NEW YORK — Mayor Bill de Blasio struggled to bounce back from a wave of investigations and bad press over the weekend — as reports surfaced accusing his office of using straw donors to avoid campaign finance contribution limits and alleging that the office hid its knowledge of a botched real estate deal that shuttered a nursing home on the Lower East Side.
The beleaguered mayor, who is already scrambling amid reports that the U.S. Attorney's office is investigating his office's relationship with two tarnished Brooklyn businessmen accused of bribing high-ranking NYPD officers, has felt mounting pressure on a host of other fronts.
De Blasio's camp is reportedly reeling from a leaked memo from the state Board of Elections that emerged late Friday accusing de Blasio's office of carrying out "willful and flagrant" violations of campaign finance limits in their fundraising efforts to back Democrats in two 2014 state Senate races upstate — and suggesting the behavior was severe enough to warrant criminal prosecution — according to a memo first obtained by the Daily News.
The mayor's office hit back, calling the January memo "politically motivated" and unfounded, vowing to investigate who leaked the memo and defending de Blasio's actions as being in keeping with campaign rules, according to reports.
The memo was revealed as the Board of Elections came under fire for purging more than 120,000 Brooklyn voters off its rolls. The mayor also offered $20 million in incentive funding to the beleaguered agency to improve its performance, according to reports.

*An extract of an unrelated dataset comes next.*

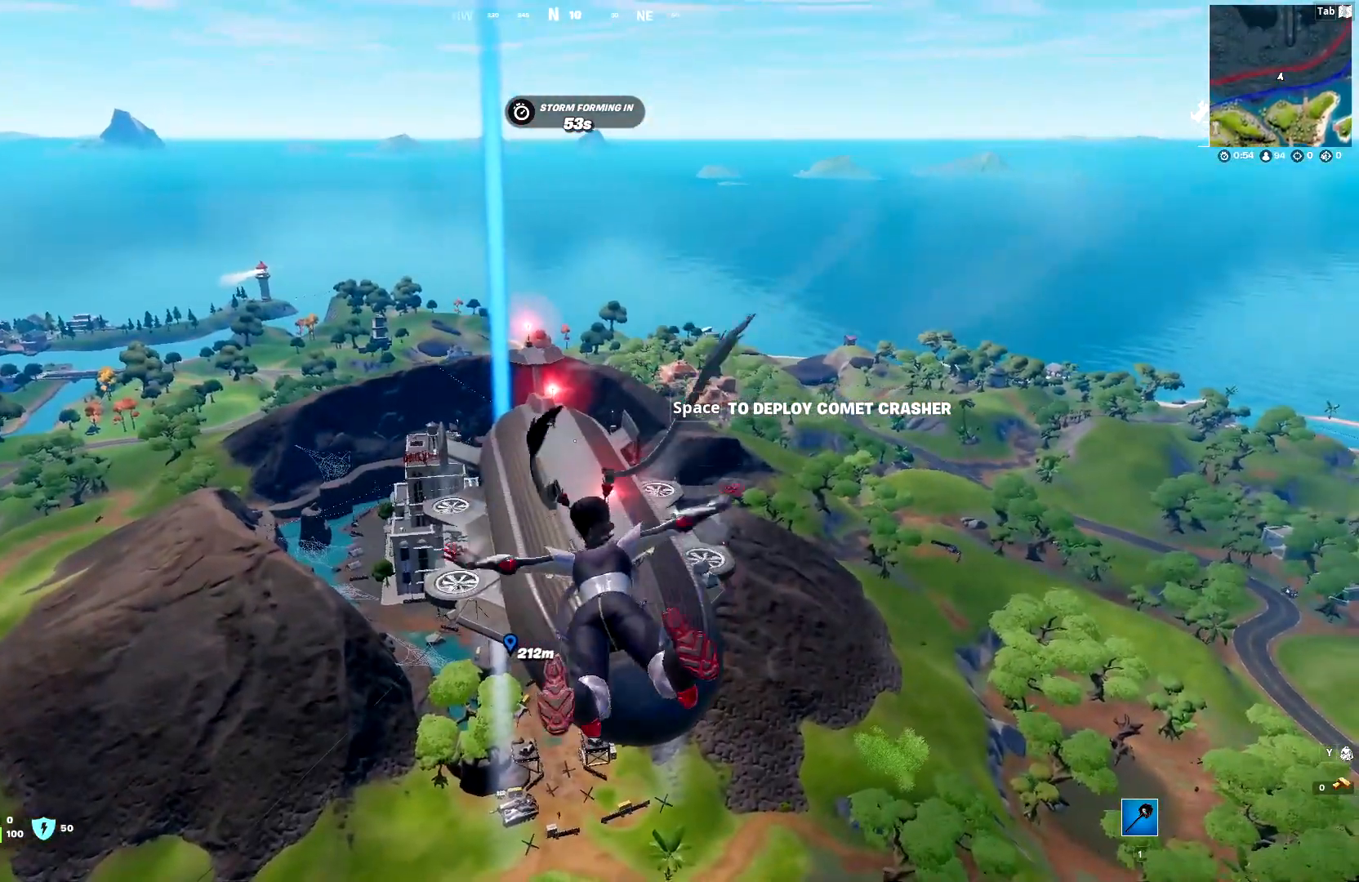
{"keys": ["shift", "w"], "events": []}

In addition, new details emerged in the Mayor's Office's handling of a nursing home on the Lower East Side now slated to become luxury condos.
While de Blasio's office has repeatedly denied any prior knowledge of Allure Group's intention to convert the Rivington House nursing home at 45 Rivington St. to luxury condos after purchasing it from the city — his team not only knew about the plans, they also tried to reverse the move a month before it became public, the New York Post reported.

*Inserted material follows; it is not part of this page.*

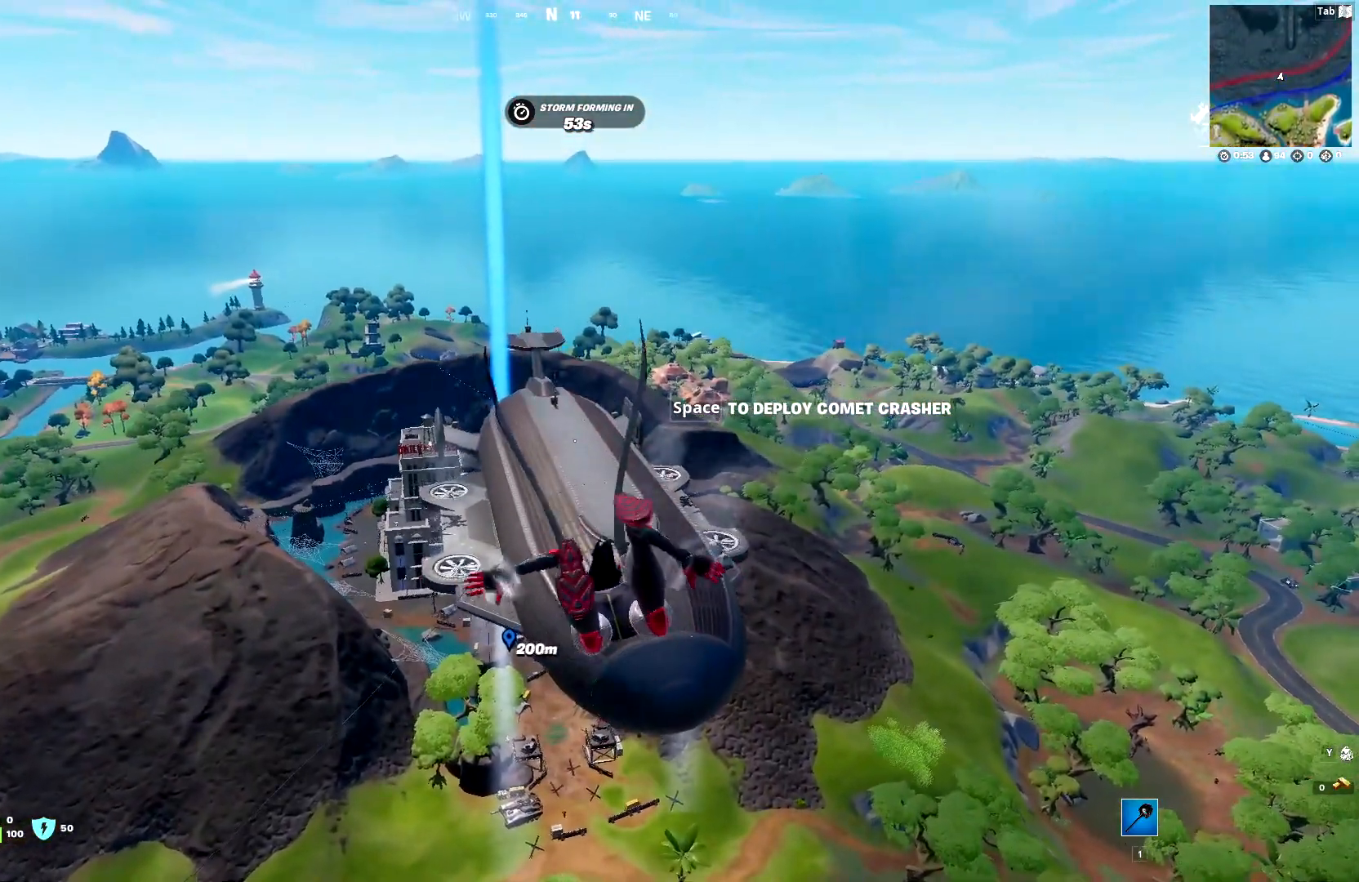
{"keys": ["shift", "w"], "events": [[83, "space", "down"], [217, "space", "up"]]}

After the city allowed Allure to change its deed in exchange for $16 million in November 2015 — paving the way for the nonprofit to sell to a luxury condo developer for $116 million — a de Blasio staffer reportedly offered to return the $16 million in an unsuccessful bid to reverse the deal, the Post reported.
The mayor is also facing criticism over his universal pre-Kindergarten push — which he has hailed as a cornerstone of his agenda.
According to the New York Post, De Blasio allegedly used the mayor's Fund for the City of New York to bypass city regulations and pay pre-K providers who were unqualified to get city contracts through official channels.
Four day care programs in Brooklyn, Queens and Harlem reportedly got $1.36 million from the city through the mayor's Fund for the City of New York, instead of waiting for approved contracts, in what critics are calling a way to dodge regulations.
The city is now applying for retroactive contracts for the providers, which are no longer providing pre-K under the city's plan, to reimburse the "loans" from the mayor's fund, according to the Post.